+++ Text provided +++

Objective: This is an introduction to the Ultra96-V2 board. It covers a brief background on the relationship between the board, Xilinx and the 96Boards. It presents the necessary accessories and takes the reader through some initial board bring-up. It also covers the software development options available for the board and within Xilinx ecosystem.
Recommended prerequisite articles to read:
Xilinx and Avnet
Xilinx offers a wide range of products ranging from hardware to software development tools targeting this hardware. Their biggest specialty is in FPGA field. They offer not only the FPGA chips (ICs) but also development (evaluation) boards to help developers accelerate utilization of various FPGA families. Xilinx individually develops over 100 such boards targeting its line of FPGAs, DSPs and other embedded devices. Xilinx also partners with other electronic companies to manufacture evaluation boards that use Xilinx products in addition to other devices. Such a partner is Avnet which is the official manufacturer and vendor of the Ultra96 board which was released in 2018. This board incorporates the Xilinx Zynq UltraScale+TM MPSoC.

+++ Given records +++

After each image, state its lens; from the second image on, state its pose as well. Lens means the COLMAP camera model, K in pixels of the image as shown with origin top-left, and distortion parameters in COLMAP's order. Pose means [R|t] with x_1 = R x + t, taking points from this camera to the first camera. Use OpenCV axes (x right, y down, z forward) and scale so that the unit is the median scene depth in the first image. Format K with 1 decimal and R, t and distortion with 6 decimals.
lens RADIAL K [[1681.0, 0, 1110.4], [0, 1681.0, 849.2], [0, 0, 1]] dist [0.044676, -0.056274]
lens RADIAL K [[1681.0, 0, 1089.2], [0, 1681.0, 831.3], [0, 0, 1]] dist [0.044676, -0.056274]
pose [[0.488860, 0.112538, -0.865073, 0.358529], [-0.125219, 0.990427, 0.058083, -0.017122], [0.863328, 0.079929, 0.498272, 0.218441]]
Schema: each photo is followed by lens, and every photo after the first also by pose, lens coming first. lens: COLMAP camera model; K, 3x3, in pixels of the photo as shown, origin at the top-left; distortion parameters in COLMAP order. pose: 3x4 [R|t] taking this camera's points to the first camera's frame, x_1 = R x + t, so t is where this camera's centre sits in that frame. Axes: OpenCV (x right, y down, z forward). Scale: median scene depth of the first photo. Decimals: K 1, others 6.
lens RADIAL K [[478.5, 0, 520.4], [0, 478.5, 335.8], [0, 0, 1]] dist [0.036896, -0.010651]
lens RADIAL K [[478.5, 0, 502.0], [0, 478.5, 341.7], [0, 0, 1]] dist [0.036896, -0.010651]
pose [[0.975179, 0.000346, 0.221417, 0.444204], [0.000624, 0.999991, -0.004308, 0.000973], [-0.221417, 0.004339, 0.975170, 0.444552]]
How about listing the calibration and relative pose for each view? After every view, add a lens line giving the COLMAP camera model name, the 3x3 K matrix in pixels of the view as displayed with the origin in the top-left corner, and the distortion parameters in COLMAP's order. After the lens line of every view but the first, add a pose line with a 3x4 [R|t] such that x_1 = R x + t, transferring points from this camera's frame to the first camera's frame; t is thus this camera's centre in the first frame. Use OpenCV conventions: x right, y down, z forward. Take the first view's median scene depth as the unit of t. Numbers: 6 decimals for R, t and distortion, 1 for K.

+++

**Questions:**
**a.** List every topic that the Ultra96-V2 introduction says it covers or presents.
**b.** Answer the following questions using the Ultra96-V2 introduction, and mark your answers (i), (ii) and (iii).
(i) Which company is the official manufacturer and vendor of the Ultra96 board?
(ii) In what year was the Ultra96 board released?
(iii) How many boards does Xilinx individually develop?
**c.** Decide whether each statement agrees with the Ultra96-V2 introduction. Answer yes or no and quote the words that decide it.
(i) Xilinx's biggest specialty is in the FPGA field.
(ii) Xilinx itself is the official manufacturer of the Ultra96 board.
(iii) The Ultra96 board incorporates the Xilinx Zynq UltraScale+ MPSoC.

**Answers to the problems:**
**a.**
- A brief background on the relationship between the board, Xilinx and the 96Boards
- The necessary accessories
- Some initial board bring-up
- The software development options available for the board and within the Xilinx ecosystem

**b.**
(i) Avnet
(ii) 2018
(iii) Over 100

**c.**
(i) Yes: "Their biggest specialty is in FPGA field."
(ii) No: "Such a partner is Avnet which is the official manufacturer and vendor of the Ultra96 board"
(iii) Yes: "This board incorporates the Xilinx Zynq UltraScale+TM MPSoC."